What you have to do: Print everything from the start of the entries down to the line containing "- no assemly", including that line, without changing a character.

Exercise input:
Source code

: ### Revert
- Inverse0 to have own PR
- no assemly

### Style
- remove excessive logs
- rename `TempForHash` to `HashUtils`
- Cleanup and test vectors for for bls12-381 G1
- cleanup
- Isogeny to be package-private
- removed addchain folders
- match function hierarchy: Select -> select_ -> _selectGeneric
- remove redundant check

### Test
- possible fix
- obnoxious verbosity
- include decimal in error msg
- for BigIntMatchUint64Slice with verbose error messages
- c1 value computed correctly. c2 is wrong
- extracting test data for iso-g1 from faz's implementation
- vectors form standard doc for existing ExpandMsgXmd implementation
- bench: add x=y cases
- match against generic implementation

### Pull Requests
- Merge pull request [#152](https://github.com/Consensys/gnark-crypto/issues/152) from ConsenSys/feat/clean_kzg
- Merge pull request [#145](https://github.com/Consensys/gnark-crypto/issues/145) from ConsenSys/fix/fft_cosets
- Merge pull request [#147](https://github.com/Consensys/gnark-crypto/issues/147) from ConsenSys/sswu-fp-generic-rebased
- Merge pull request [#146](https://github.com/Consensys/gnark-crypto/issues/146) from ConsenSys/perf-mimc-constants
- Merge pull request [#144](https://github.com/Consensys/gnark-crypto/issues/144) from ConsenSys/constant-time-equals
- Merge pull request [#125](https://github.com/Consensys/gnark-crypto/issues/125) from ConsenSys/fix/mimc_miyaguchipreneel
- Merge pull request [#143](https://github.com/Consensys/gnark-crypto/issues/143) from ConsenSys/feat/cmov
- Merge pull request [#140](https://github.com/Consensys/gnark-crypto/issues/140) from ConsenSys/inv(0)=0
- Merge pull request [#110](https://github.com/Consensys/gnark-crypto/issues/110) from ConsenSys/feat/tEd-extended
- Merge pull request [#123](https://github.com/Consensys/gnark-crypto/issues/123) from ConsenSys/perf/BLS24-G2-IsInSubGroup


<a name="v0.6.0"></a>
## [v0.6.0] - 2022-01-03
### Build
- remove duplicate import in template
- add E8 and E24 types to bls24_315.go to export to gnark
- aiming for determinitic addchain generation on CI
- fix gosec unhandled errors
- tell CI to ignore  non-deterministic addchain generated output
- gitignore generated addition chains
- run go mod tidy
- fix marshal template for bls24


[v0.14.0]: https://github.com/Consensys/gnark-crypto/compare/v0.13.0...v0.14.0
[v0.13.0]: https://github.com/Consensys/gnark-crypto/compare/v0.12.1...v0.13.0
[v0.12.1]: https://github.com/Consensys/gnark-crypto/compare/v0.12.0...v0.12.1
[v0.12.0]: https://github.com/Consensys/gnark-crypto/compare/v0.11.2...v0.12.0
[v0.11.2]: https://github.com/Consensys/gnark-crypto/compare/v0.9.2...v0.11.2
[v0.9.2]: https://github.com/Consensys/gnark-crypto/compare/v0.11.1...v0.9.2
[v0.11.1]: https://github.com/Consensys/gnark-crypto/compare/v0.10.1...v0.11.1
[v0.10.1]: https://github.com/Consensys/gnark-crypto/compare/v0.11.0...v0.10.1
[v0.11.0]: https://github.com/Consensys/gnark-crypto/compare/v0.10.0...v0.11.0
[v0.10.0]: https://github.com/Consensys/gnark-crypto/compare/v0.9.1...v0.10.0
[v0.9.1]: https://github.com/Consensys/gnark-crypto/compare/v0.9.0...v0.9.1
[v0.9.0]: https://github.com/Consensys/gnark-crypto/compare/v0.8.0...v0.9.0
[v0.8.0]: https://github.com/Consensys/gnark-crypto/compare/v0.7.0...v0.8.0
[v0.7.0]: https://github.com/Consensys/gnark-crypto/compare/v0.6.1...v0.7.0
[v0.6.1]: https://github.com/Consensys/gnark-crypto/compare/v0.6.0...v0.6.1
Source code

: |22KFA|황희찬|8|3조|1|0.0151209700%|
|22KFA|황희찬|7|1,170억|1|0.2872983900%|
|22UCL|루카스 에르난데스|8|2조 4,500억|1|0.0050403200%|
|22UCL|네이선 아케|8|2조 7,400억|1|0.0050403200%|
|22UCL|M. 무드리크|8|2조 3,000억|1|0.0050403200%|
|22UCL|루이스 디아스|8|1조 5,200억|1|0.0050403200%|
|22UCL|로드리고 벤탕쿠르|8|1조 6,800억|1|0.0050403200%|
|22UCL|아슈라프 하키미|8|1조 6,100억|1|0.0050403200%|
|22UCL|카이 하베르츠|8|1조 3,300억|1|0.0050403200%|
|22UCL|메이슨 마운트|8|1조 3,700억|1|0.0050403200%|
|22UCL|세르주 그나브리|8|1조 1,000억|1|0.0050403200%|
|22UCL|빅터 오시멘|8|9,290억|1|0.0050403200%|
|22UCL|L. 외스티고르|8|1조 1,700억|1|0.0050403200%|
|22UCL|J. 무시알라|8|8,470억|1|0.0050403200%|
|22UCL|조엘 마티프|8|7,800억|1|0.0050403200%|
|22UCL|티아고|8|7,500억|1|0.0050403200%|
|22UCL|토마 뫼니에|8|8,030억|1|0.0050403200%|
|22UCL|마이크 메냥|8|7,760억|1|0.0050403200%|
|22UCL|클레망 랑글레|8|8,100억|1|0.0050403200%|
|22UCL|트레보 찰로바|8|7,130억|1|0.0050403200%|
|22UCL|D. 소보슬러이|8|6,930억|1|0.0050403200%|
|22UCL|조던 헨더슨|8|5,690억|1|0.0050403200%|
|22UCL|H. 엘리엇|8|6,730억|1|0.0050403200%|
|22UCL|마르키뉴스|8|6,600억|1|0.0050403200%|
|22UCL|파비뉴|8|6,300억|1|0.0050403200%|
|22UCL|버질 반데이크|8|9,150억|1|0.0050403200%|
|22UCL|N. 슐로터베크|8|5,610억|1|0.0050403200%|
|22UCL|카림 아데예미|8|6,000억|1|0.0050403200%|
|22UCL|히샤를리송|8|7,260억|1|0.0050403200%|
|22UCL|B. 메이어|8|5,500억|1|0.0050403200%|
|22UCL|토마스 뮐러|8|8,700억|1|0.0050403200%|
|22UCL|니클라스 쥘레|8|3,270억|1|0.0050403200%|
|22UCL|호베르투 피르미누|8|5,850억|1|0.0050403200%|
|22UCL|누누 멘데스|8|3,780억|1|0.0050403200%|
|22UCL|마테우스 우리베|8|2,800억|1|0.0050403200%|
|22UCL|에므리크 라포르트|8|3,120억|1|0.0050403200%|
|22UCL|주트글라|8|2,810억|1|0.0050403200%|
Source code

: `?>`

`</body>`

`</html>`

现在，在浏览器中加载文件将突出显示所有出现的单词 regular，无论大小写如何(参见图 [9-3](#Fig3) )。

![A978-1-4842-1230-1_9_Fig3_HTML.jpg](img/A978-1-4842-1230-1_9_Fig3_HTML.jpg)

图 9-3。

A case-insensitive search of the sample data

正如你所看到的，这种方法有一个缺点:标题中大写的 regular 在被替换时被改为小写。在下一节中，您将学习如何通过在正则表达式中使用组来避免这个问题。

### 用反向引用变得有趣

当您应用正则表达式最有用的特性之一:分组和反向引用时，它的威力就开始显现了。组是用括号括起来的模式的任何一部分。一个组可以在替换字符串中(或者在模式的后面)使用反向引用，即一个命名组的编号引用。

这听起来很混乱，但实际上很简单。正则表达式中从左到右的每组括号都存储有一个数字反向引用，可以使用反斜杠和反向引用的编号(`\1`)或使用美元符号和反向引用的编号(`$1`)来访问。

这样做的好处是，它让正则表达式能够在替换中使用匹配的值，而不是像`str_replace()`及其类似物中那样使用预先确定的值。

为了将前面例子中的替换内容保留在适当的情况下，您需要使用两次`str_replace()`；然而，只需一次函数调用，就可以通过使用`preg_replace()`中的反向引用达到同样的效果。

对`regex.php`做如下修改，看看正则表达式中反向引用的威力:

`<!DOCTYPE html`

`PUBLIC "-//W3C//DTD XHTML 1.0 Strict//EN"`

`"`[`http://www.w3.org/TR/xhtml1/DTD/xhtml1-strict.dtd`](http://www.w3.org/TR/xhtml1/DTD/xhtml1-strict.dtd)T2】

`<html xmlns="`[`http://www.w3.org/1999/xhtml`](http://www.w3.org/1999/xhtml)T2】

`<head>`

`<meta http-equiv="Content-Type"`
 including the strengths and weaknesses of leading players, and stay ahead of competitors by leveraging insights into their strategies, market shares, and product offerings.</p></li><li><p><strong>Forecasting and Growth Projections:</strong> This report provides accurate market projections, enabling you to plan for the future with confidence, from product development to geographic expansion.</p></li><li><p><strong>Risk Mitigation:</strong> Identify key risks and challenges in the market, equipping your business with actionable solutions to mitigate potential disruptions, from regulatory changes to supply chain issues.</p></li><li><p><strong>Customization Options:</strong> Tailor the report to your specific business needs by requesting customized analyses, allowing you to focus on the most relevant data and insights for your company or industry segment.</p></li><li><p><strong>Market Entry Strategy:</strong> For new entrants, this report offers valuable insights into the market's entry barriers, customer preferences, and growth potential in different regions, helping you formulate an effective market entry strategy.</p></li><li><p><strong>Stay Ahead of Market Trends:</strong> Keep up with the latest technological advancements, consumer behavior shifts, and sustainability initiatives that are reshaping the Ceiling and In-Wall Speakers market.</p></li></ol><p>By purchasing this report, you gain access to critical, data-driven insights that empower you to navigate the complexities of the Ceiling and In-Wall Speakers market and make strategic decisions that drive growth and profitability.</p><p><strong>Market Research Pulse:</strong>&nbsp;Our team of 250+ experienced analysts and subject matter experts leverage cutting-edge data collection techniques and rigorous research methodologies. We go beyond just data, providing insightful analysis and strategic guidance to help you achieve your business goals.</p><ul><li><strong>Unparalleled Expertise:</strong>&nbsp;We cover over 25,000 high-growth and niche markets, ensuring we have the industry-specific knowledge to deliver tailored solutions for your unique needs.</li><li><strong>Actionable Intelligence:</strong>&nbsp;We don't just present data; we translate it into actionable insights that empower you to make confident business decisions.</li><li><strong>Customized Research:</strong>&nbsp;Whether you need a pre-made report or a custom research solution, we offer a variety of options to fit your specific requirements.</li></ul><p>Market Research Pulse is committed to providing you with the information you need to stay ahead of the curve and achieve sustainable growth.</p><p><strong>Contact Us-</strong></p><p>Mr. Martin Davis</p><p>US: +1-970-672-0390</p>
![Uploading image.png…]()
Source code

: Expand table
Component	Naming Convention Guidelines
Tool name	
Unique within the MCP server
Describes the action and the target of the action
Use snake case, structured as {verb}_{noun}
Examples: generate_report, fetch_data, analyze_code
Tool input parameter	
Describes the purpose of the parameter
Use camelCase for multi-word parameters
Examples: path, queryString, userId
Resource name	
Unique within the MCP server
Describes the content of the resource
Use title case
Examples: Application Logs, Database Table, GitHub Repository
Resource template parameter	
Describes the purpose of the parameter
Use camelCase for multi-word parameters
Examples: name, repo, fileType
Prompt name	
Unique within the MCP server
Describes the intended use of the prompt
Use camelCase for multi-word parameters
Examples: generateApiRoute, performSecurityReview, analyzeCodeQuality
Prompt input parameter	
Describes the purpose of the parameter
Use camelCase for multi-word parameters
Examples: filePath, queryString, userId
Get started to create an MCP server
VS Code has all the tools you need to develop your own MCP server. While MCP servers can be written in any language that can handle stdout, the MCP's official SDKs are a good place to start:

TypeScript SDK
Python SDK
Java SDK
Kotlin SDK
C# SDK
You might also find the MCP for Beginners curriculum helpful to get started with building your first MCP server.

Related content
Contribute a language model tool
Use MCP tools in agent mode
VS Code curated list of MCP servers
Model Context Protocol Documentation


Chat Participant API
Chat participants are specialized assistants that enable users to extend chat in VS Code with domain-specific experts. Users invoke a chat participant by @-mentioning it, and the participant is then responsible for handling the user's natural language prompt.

Response to the task:
Source code

: ### Revert
- Inverse0 to have own PR
- no assemly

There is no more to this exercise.